Rely entirely on prompt instructions for tier enforcement. Trust that Claude follows instructions with high reliability and accept the residual risk.

• Good, because it requires zero implementation effort.
• Good, because there is no risk of over-blocking — the model has full flexibility to use any tool appropriately.
• Good, because ADR-0003 already documented this posture and the project has operated with prompt-only enforcement for tool-level semantics since inception.
• Bad, because ADR-0022 explicitly identified this as a security regression that should be addressed before removing MCP code.
• Bad, because it leaves the highest-risk tier violations (Tier 1 creating PRs, running playbooks) entirely dependent on model compliance.
• Bad, because model compliance is probabilistic and varies across model versions, context window sizes, and prompt complexity.
• Bad, because it contradicts the "defense in depth" principle established in ADR-0003, which values multiple enforcement layers.
• Bad, because it means the security posture degrades with each enforcement layer removed (MCP server code) without replacement.

More Information

• Resolves ADR-0022 compensating controls requirement: ADR-0022 required "a follow-up ADR to evaluate and select compensating controls before the MCP server code is removed." This ADR fulfills that requirement by selecting --disallowedTools patterns as the compensating control.
• Additive to ADR-0003: ADR-0003 established the two-layer model (tool allowlisting + prompt instructions). This ADR adds a third layer (command-prefix blocklisting) within the existing CLI enforcement boundary. ADR-0003's assessment that prompt enforcement is "not a security boundary" remains accurate — --disallowedTools moves specific restrictions from prompt to CLI enforcement, but cannot cover all restrictions.
• Additive to ADR-0022: ADR-0022's skill files and fallback chains are unchanged. --disallowedTools patterns interact with skills by blocking specific tool paths, causing the skill's fallback chain to exhaust and report failure — which is correct behavior for restricted tiers.
• ADR-0010: The Claude Code CLI subprocess invocation mechanism (ADR-0010) is where --disallowedTools is passed.

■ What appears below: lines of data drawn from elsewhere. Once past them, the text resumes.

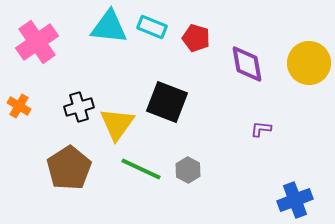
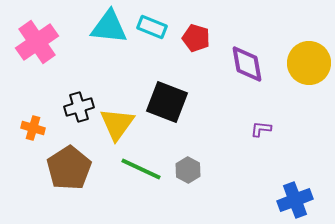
orange cross: moved 14 px right, 22 px down; rotated 15 degrees counterclockwise
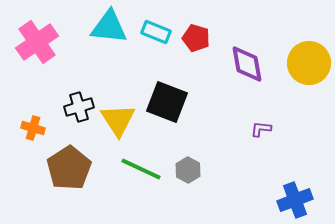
cyan rectangle: moved 4 px right, 5 px down
yellow triangle: moved 1 px right, 4 px up; rotated 9 degrees counterclockwise
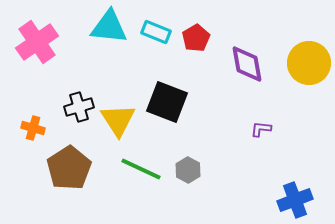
red pentagon: rotated 24 degrees clockwise
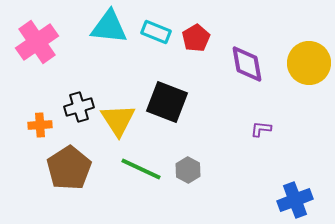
orange cross: moved 7 px right, 3 px up; rotated 20 degrees counterclockwise
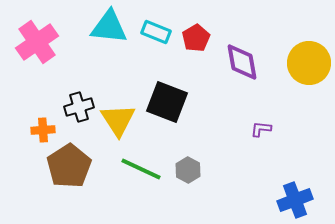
purple diamond: moved 5 px left, 2 px up
orange cross: moved 3 px right, 5 px down
brown pentagon: moved 2 px up
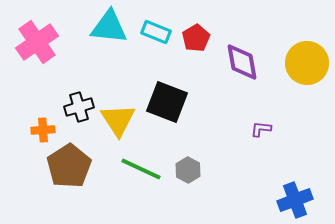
yellow circle: moved 2 px left
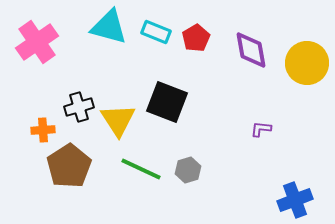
cyan triangle: rotated 9 degrees clockwise
purple diamond: moved 9 px right, 12 px up
gray hexagon: rotated 15 degrees clockwise
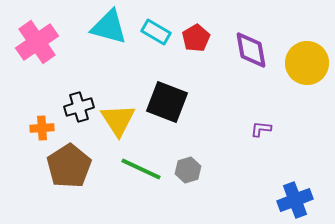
cyan rectangle: rotated 8 degrees clockwise
orange cross: moved 1 px left, 2 px up
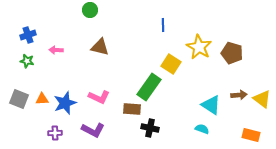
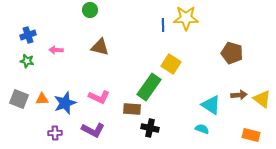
yellow star: moved 13 px left, 29 px up; rotated 30 degrees counterclockwise
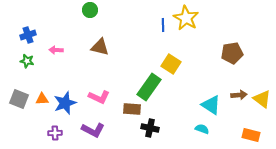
yellow star: rotated 30 degrees clockwise
brown pentagon: rotated 25 degrees counterclockwise
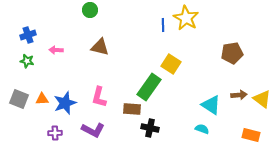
pink L-shape: rotated 80 degrees clockwise
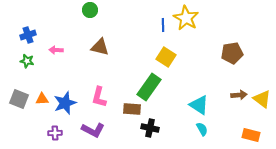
yellow square: moved 5 px left, 7 px up
cyan triangle: moved 12 px left
cyan semicircle: rotated 40 degrees clockwise
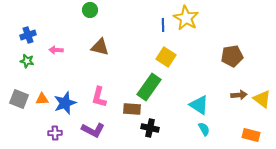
brown pentagon: moved 3 px down
cyan semicircle: moved 2 px right
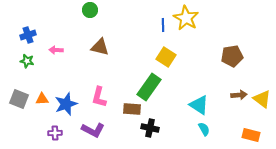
blue star: moved 1 px right, 1 px down
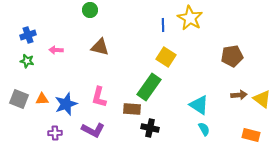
yellow star: moved 4 px right
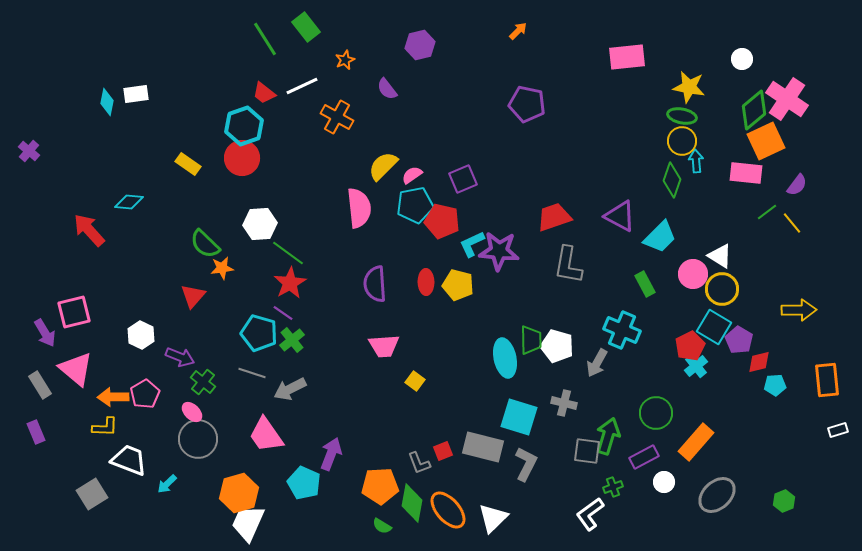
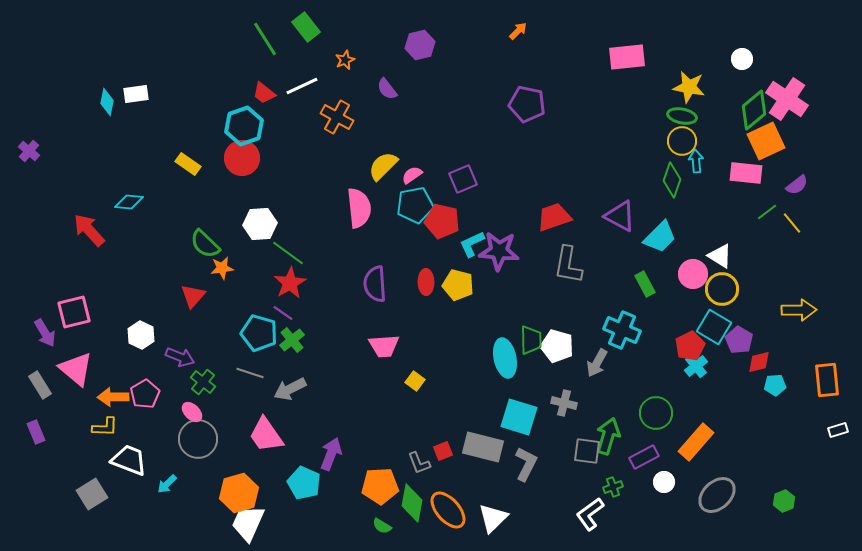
purple semicircle at (797, 185): rotated 15 degrees clockwise
gray line at (252, 373): moved 2 px left
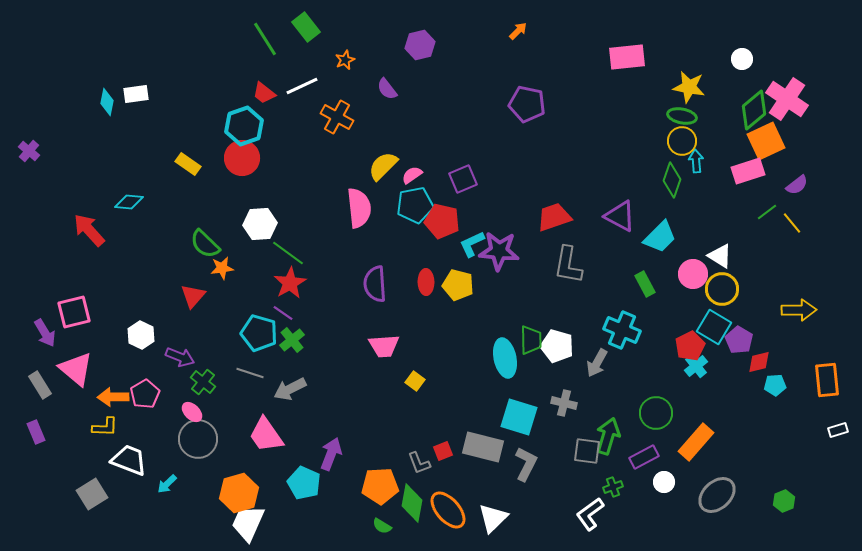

The entrypoint change is a one-line addition to the existing claude invocation.
• Future work — scope validation: This ADR explicitly defers scope validation (which files a PR modifies) to a future ADR. Git server-side hooks (branch protection rules, CODEOWNERS with required reviews, pre-receive hooks that reject modifications to protected paths) are the recommended direction, as they provide server-enforced scope restrictions that no client-side control can match.
• Future work — SSH command restriction: Remote command enforcement via SSH is the largest gap in this ADR. A future ADR could explore SSH forced commands, restricted shells on remote hosts, or a bastion host with command filtering. These require changes to the monitored infrastructure, not just the Claude Ops container.